Here’s what you need to know about Lady Gaga’s Chromatica

The affecting ballads of Stefani Germanotta’s Joanne era are long gone: Party Gaga is back and everyone’s invited to her robo-wonderland.

As we type, Gaga – according to Gaga – is driving a U‑Haul around planet earth, delivering her sixth record to every single record store, worldwide. You see, in Chromatica – the futuristic partyland which titles and forms the setting for her new album – time and distance don’t matter, so if Gaga wants to play Santa in a pink wig, she absolutely can.

She spins a good yarn, does our Lady G and she’s also been known to spin a massive party tune. But it’s been a while – seven years, in fact – since Gaga’s music has properly got her Little Monsters dancing. All aboard the rosé-tinted rocketship.

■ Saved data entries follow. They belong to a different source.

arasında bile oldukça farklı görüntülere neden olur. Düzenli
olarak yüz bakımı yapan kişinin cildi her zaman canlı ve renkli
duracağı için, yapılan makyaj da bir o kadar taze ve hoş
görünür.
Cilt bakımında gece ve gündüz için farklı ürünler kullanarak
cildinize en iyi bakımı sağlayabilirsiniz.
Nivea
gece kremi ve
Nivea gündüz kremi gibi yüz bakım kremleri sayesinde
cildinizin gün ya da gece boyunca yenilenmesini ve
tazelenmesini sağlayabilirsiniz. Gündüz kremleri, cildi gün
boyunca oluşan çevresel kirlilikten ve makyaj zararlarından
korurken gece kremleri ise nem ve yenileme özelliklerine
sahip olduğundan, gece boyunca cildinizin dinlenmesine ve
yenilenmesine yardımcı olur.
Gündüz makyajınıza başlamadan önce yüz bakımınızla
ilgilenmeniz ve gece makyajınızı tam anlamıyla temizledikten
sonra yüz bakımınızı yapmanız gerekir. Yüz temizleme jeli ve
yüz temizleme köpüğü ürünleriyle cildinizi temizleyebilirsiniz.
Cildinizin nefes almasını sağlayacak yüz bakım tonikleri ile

Could you pull me out of this alive? Where’s my body, I’m stuck in my mind?” – Alice

This album was spawned from a dark place. After Joanne – Gaga’s fifth album about the aunt who died before she was born – Stefani Germanotta sunk into a deep depression. Gaga made Joanne for her dad, who had struggled for decades with his sister’s death. She was trying to heal him through the music, but sadly, it didn’t work.

The realisation that she couldn’t fix her father hit hard. Gaga had long been struggling with the pressures of celebrity life and this, combined with her Joanne comedown, led to her developing mental health problems (Chromatica track 911 is about being on anti-psychotic drugs). But through it, she somehow found the strength to start work on album number six.

Rather than a repeat of the (at-times stunning) melancholy of Joanne, out poured the mother of all dance records. Through drinking, chain-smoking and serious self-reflection – Gaga has emerged happier and with a beast of a synth-pop album to share with the world. All hail the healing power of the sad banger.


Before Joanne, there was ARTPOP, Gaga’s divisive fourth record which, broadly speaking, critics hated but fans liked. Its electro vibe, packed with campy one-liners (Uranus, don’t you know my ass is famous”) sometimes hit the mark (Aura, Applause) and sometimees missed (Venus, G.U.Y). As we got early glimpses of the world of Chromatica, fans were quick to draw comparisons with ARTPOP: the last record that saw Gaga partying in full Gaga regalia. But there’s arguably a lot more substance to Chromatica.

Gaga has said she regrets nothing of the ARTPOP era, stating simply the world wasn’t ready” but it feels as though Chromatica was the record she was trying to make. Whereas ARTPOP was a mess of ideas and sounds (even Gaga herself didn’t settle on one look” for that era) Chromatica has a clear sense of purpose and a cohesion that sets it apart from her earlier work. Clearly divided into three acts, pillared by a trio of cinematic string instrumentals, Chromaticas unwavering message is one of mending your heart with music.


For this album, Gaga chose to collaborate closely with LA mega-producer Bloodpop® – formerly Blood Diamonds (yes, he’s now trademarked his own moniker) – who’s worked with Justin Bieber, Grimes, Travis Scott and even Gaga in the past, dipping into the Joanne sessions with Mark Ronson.

You could say, then, he knew what he was getting himself in for. Gaga has been known to go deep with every producer she’s worked with and the inception of this record reportedly involved a lot of talking. In a recent interview with Zane Lowe, Gaga revealed that Bloodpop® would sit and listen to her share details of her trauma and scream” for hours before they could even begin to write a song.



Ariana! Blackpink! Elton! Gaga’s not short of a famous friend to call on when she needs a feature. Rain On Me is Gaga’s No Tears Left To Cry and her choice of partner is spot on. I’d rather be dry but at least I’m alive/​Rain On Me, Rain On Me,” Gaga hollers, as much a nod to the borderline alcoholism she developed while making Chromatica as her love of being a bit damp.

The Blackpink collab SourCandy is the album’s sexy song (“I’m super psycho, make you crazy when I turn the lights low”). Blackpink sound phenomenal on this track, which is sung partly in their native tongue. With K‑pop stars consistently generating staggering numbers, Gaga has surely guaranteed herself a streaming success with this one.

And then we have Elton. A long-term friend and mentor, fans have pined for an Elton Germanotta collab for some time. But nobody was expecting Elton doing a hands-in-the-air dance pop tune which climaxes with a drum n’ bass break down. Sine From Above – note the spelling of sine – is about divine intervention of the musical ilk. With music being the all-healing power on this album, Gaga and Elton join forces to worship an oh-so-ravey Lord.



We can party like it’s BC/​With the pretty 16th century smile” – Babylon

Thanks to the Covid-19 crisis, the roll-out of this record has been a bit all over the place. Fans were at one point concerned that delays would keep on coming but now it’s here, you can understand why Gaga and team considered holding the album back. Chromatica is a dance record plain and simple: one to be blasted loud in clubs around the world. Those clubs might be closed right now, but in Chromatica, they’re open all night and you’re already late to the party.